Supporters of trans kids having access to puberty blockers and hormone therapy have argued that it is safe, necessary health care backed by every major medical group.
“While it is disheartening that the panel believes it is constitutional for the government to prohibit transgender youth from accessing such necessary health care, this is only a temporary setback,” said Corey Shapiro, legal director for the American Civil Liberties Union of Kentucky, one of the legal groups leading the lawsuit there. “We will continue fighting to restore that care permanently in the commonwealth.”
Advocates of state-level bans on children seeking the care countered that these are experimental and life-altering procedures that young people shouldn’t be exposed to.
“This is a big win for democracy,” said Tennessee Attorney General Jonathan Skrmetti. “Decisions that are not clearly resolved by the Constitution should be resolved by the people through their elected representatives.”
In initial rulings months ago in Kentucky and Tennessee, trial court judges had blocked portions of the laws that would have banned transgender youth from accessing puberty blockers and hormone therapy. Tennessee appealed and the 6th Circuit panel gave the state permission to begin enforcing the law. Seeing that decision, the federal district judge in Kentucky sided with state officials and let that law take effect, as well. The 6th Circuit panel then denied an early appeal by the plaintiffs in Kentucky.
Tennessee’s law lets young transgender patients keep temporarily receiving treatments if those began before July 1, but they are required to end by March 31, 2024. Kentucky’s law doesn’t include a similar phaseout. The U.S. Department of Justice intervened to join the challenge of Tennessee’s law by transgender children and their families.
The 6th Circuit panel’s latest decision comes amid mixed rulings from other courts across the country.
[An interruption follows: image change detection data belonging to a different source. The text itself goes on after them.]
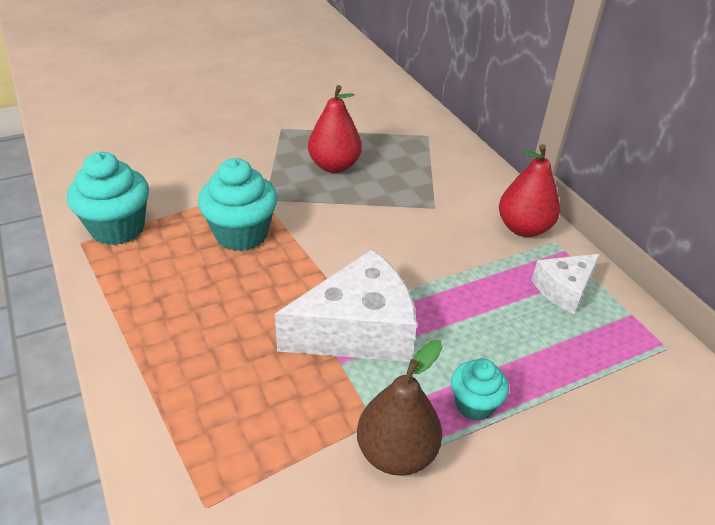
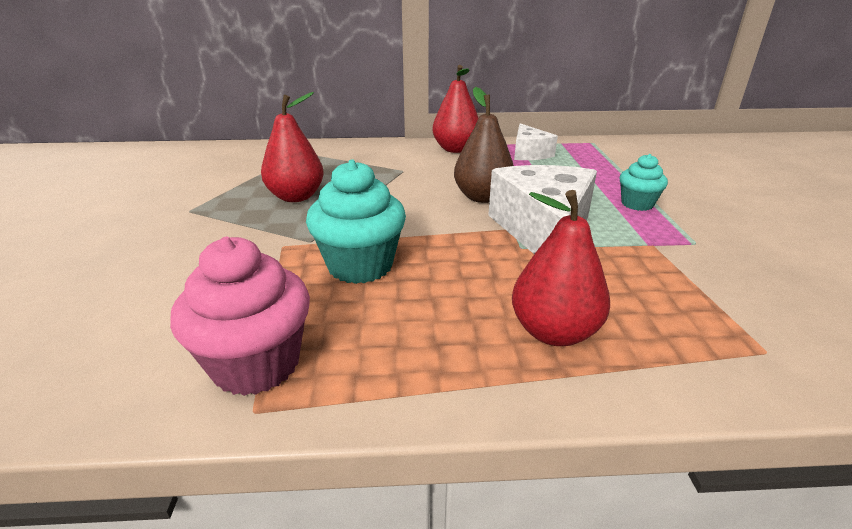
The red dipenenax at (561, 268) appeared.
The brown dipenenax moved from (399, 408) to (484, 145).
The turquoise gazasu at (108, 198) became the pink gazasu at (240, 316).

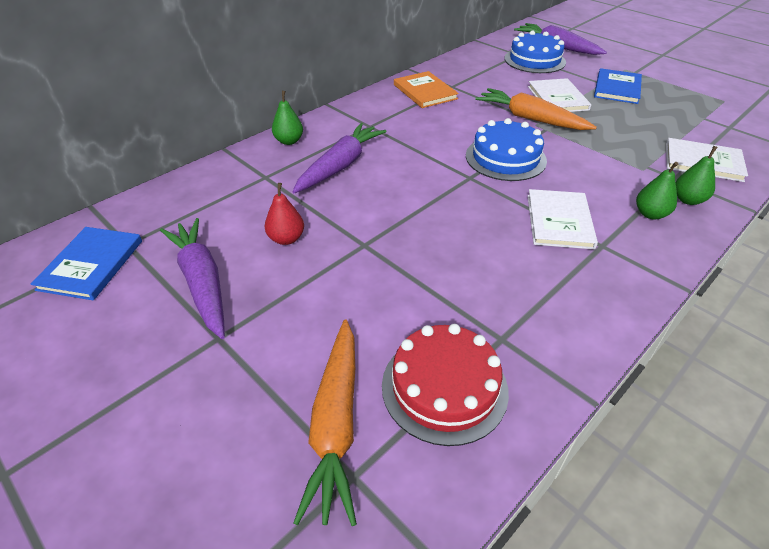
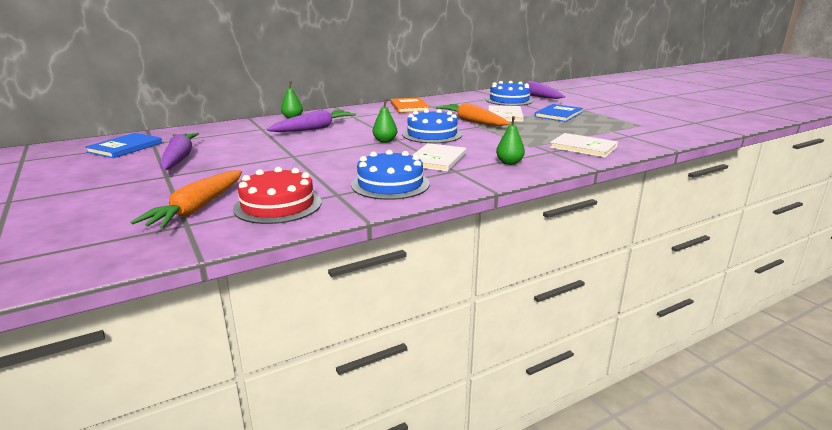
The red dipenenax at (284, 214) disappeared.
The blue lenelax at (390, 175) appeared.
The green dipenenax moved from (697, 175) to (385, 121).

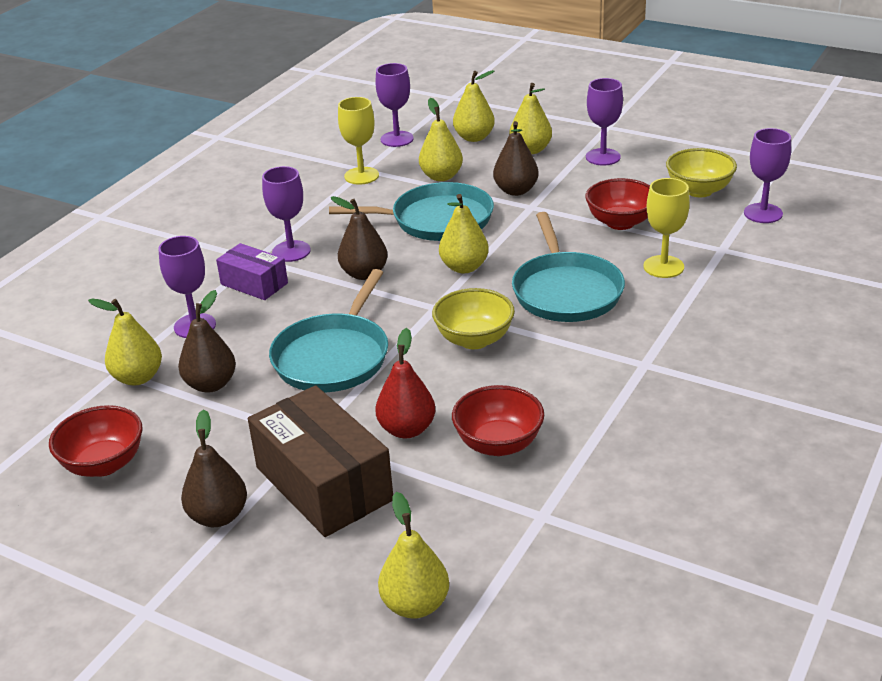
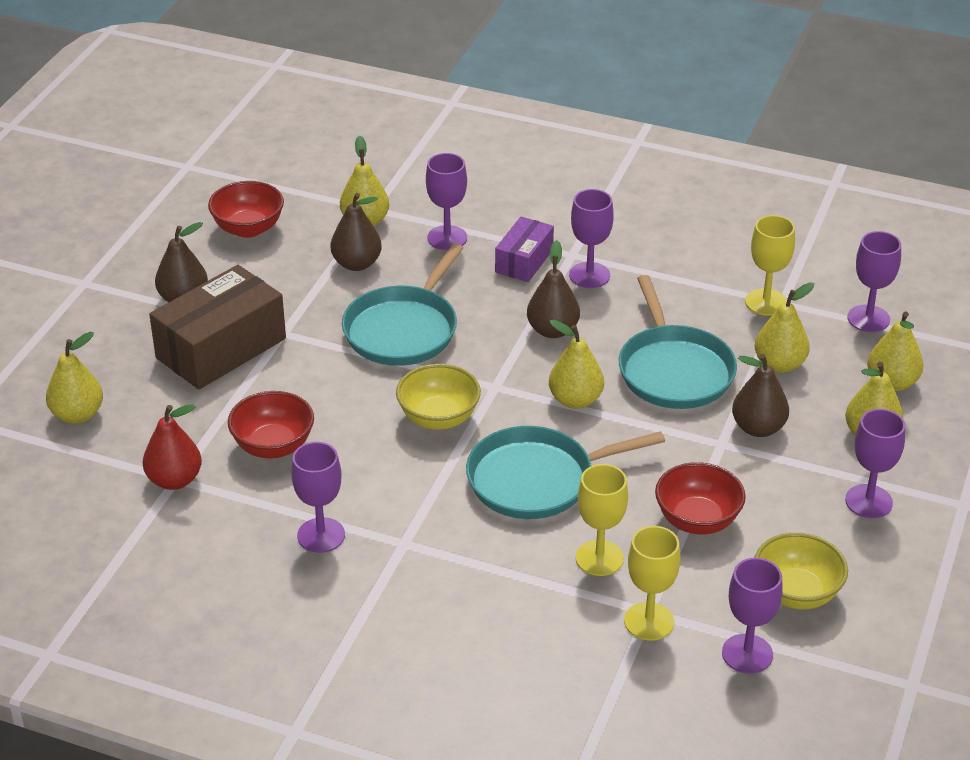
The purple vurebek at (318, 497) appeared.
The yellow vurebek at (652, 583) appeared.
The red dipenenax moved from (405, 383) to (172, 447).
The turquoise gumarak at (328, 330) turned 75 degrees counterclockwise.

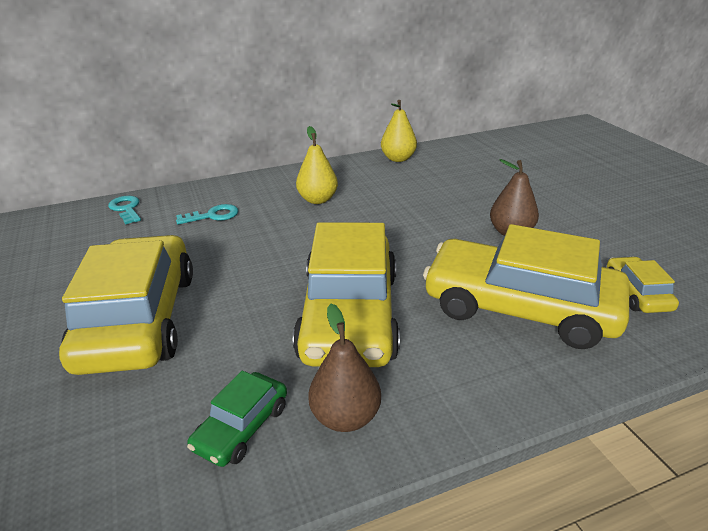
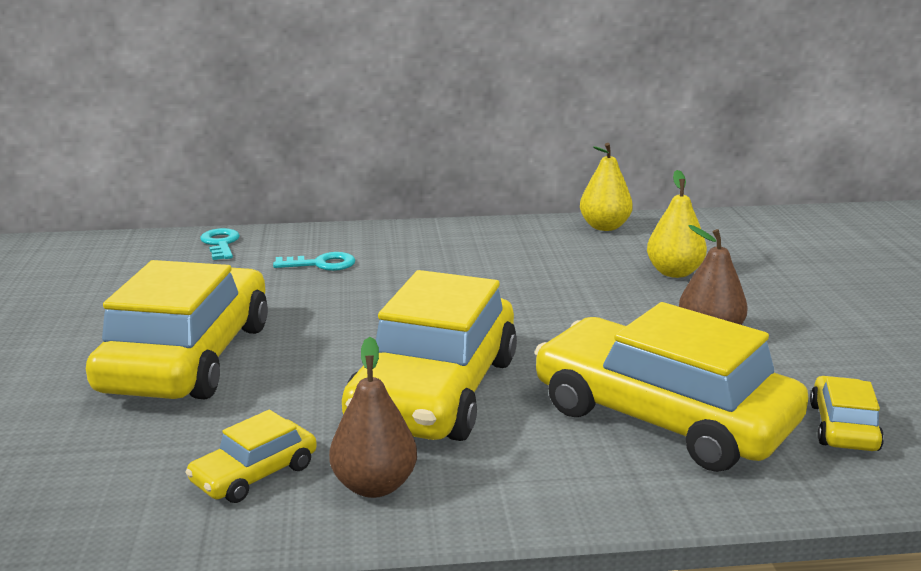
The yellow dipenenax moved from (317, 165) to (677, 224).
The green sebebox at (237, 419) became the yellow sebebox at (251, 456).

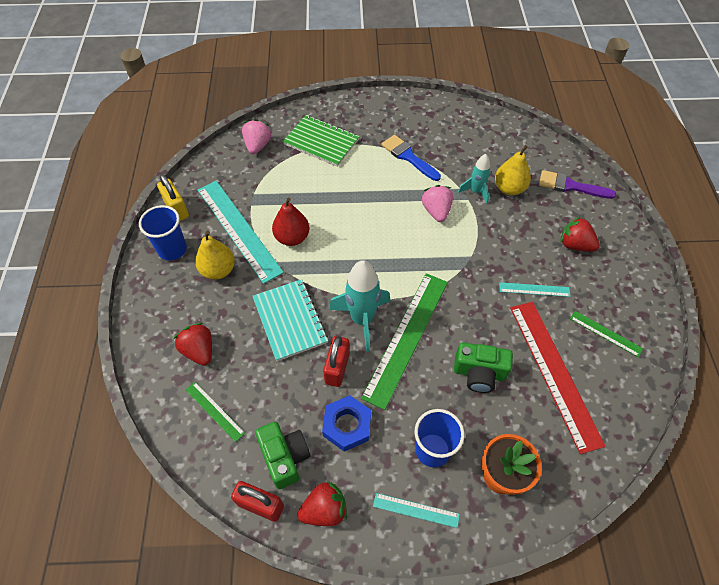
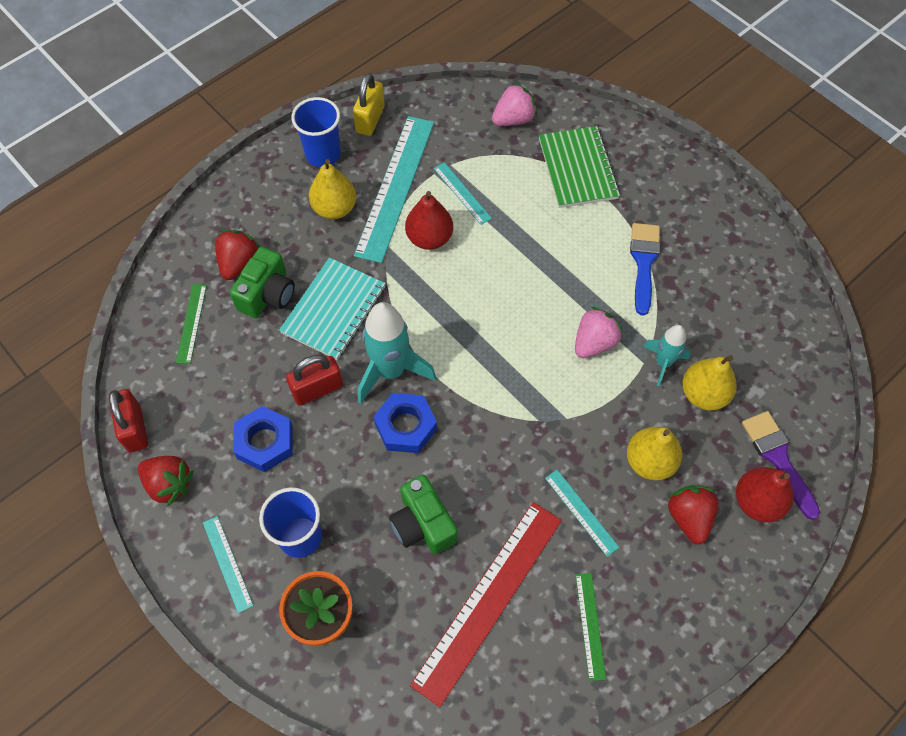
The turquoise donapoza at (463, 193) appeared.
The yellow dipenenax at (654, 453) appeared.
The red dipenenax at (765, 494) appeared.
The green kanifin moved from (283, 455) to (262, 282).
The green donapoza at (404, 341) was replaced by the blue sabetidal at (405, 423).

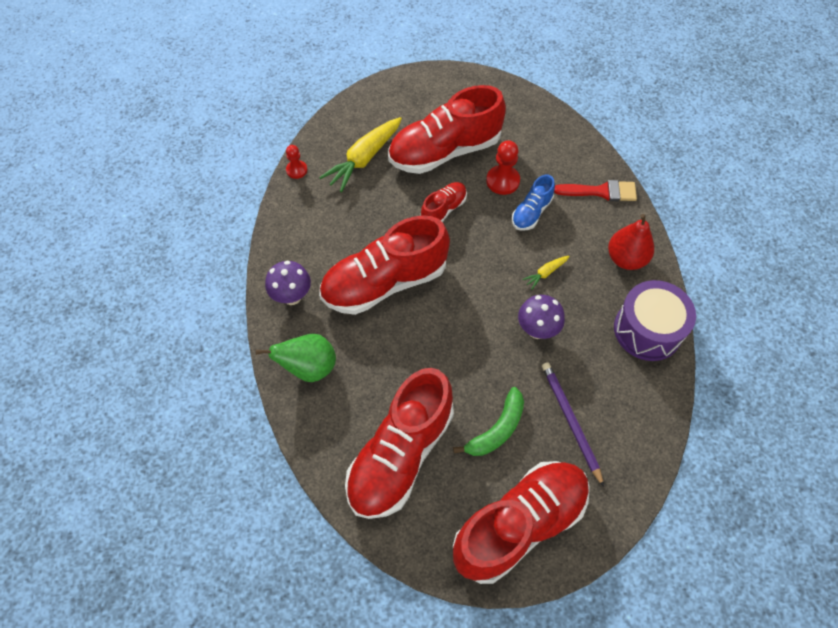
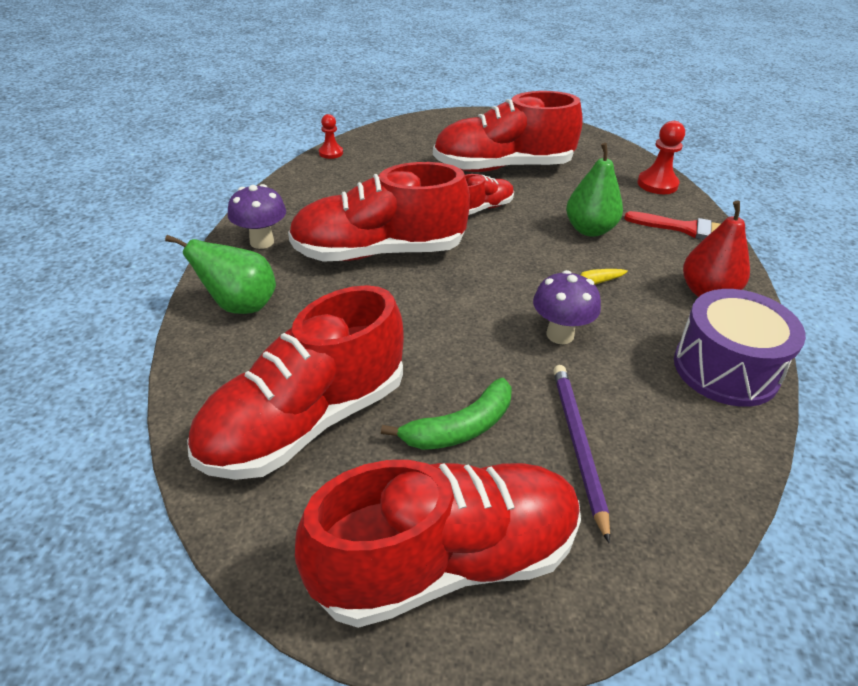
The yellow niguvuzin at (360, 154) disappeared.
The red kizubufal moved from (503, 167) to (661, 157).
The blue depatok at (533, 202) was replaced by the green dipenenax at (594, 190).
In Montana earlier this week, a state judge temporarily blocked a ban. In June, a federal judge in Arkansas struck down the state’s prohibition, saying it was unconstitutional. That same month, federal judges in Indiana and Florida temporarily blocked bans in those states.
In May, Oklahoma agreed to not enforce its ban while opponents seek a temporary court order blocking it.
As in Kentucky and Tennessee, courts have issued various decisions on the ban in Alabama. Last month, a panel from the 11th U.S. Circuit Court of Appeals allowed the state’s law to be enforced, vacating a judge’s decision to block the restrictions temporarily. The 11th Circuit ruling led a federal judge who had temporarily blocked Georgia’s ban to decide earlier this month that the state could resume enforcing its restriction.
Some other bans are also in place or are set to kick in, including in Nebraska, where a state judge rejected an effort to block it, clearing the way for it to take effect on Sunday.
A Missouri judge allowed that state’s ban to take effect late last month. Also in August, the Texas Supreme Court lifted a state judge’s previous injunction on the state’s ban and allowed the law to take effect.